Sur les conclusions présentées au titre de l’article L. 521-3 du code de justice administrative :
2. Aux termes de l’article L. 521-3 du code de justice administrative : « En cas d’urgence et sur simple requête qui sera recevable même en l’absence de décision administrative préalable, le juge des référés peut ordonner toutes autres mesures utiles sans faire obstacle à l’exécution d’aucune décision administrative ». Aux termes de l’article L. 522-3 du même code : « Lorsque la demande ne présente pas un caractère d’urgence ou lorsqu’il apparaît manifeste, au vu de la demande, que celle-ci ne relève pas de la compétence de la juridiction administrative, qu’elle est irrecevable ou qu’elle est mal fondée, le juge des référés peut la rejeter par une ordonnance motivée sans qu’il y ait lieu d’appliquer les deux premiers alinéas de l’article L. 522-1. ».
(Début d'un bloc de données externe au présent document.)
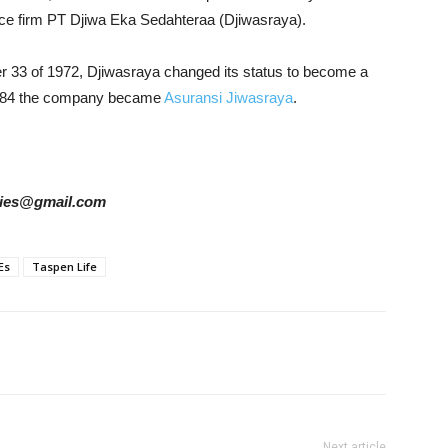
nce firm PT Djiwa Eka Sedahteraa (Djiwasraya).
33 of 1972, Djiwasraya changed its status to become a
1984 the company became
Asuransi Jiwasraya
.
tories@gmail.com
Es
Taspen Life
Next article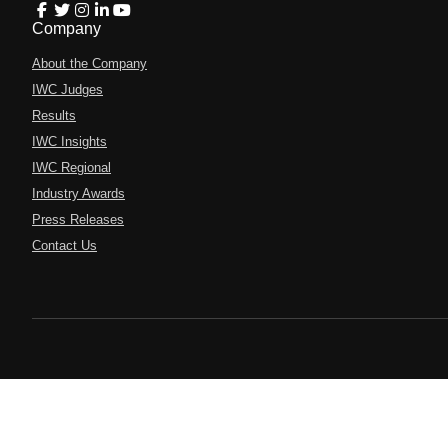
Company
About the Company
IWC Judges
Results
IWC Insights
IWC Regional
Industry Awards
Press Releases
Contact Us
3. Il résulte des dispositions précitées que, saisi sur le fondement de l'article L. 521-3 du code de justice administrative, le juge des référés peut prescrire à des fins conservatoires toutes mesures, notamment sous la forme d'injonctions à l'égard de l'administration, à condition que ces mesures soient utiles, justifiées par l'urgence, ne fassent obstacle à l'exécution d'aucune décision administrative et ne se heurtent à aucune contestation sérieuse.
4. Pour justifier de l’urgence, M. A... se prévaut de ce qu’il a introduit une demande de titre de séjour en 2022, sans toutefois l’établir, qu’il bénéficie depuis lors de récépissés de demandes de titre de séjour dont le dernier a expiré le 16 mars 2025 et que l’absence de titre de séjour le précarise. Toutefois ces seules circonstances, alors qu’il n’est pas contesté que les récépissés obtenus l’autorisaient à travailler, ne sauraient suffire à caractériser un préjudice grave et immédiat pour l’intéressé. Dans ces conditions, les conclusions de M. A... ne présentent pas le caractère d’urgence exigé par l’article L. 521-3 du code de justice administrative.
5. Il résulte de ce qui précède que, sans qu’il soit besoin de se prononcer sur les autres conditions du référé mesure-utile, la requête doit être rejetée en toutes ses conclusions, selon la procédure prévue par l’article L. 522-3 du code de justice administrative.
ORDONNE :
Article 1er : Les conclusions de la requête de M. A... sont rejetées.
Article 2 : La présente ordonnance sera notifiée à M. B... A....
Copie en sera transmise, pour information, au préfet de La Réunion.
Fait à Saint-Denis, le 4 novembre 2025.
Le juge des référés,
T. SORIN
La République mande et ordonne au préfet de La Réunion en ce qui le concerne ou à tous commissaires de justice à ce requis en ce qui concerne les voies de droit commun contre les parties privées, de pourvoir à l’exécution de la présente décision.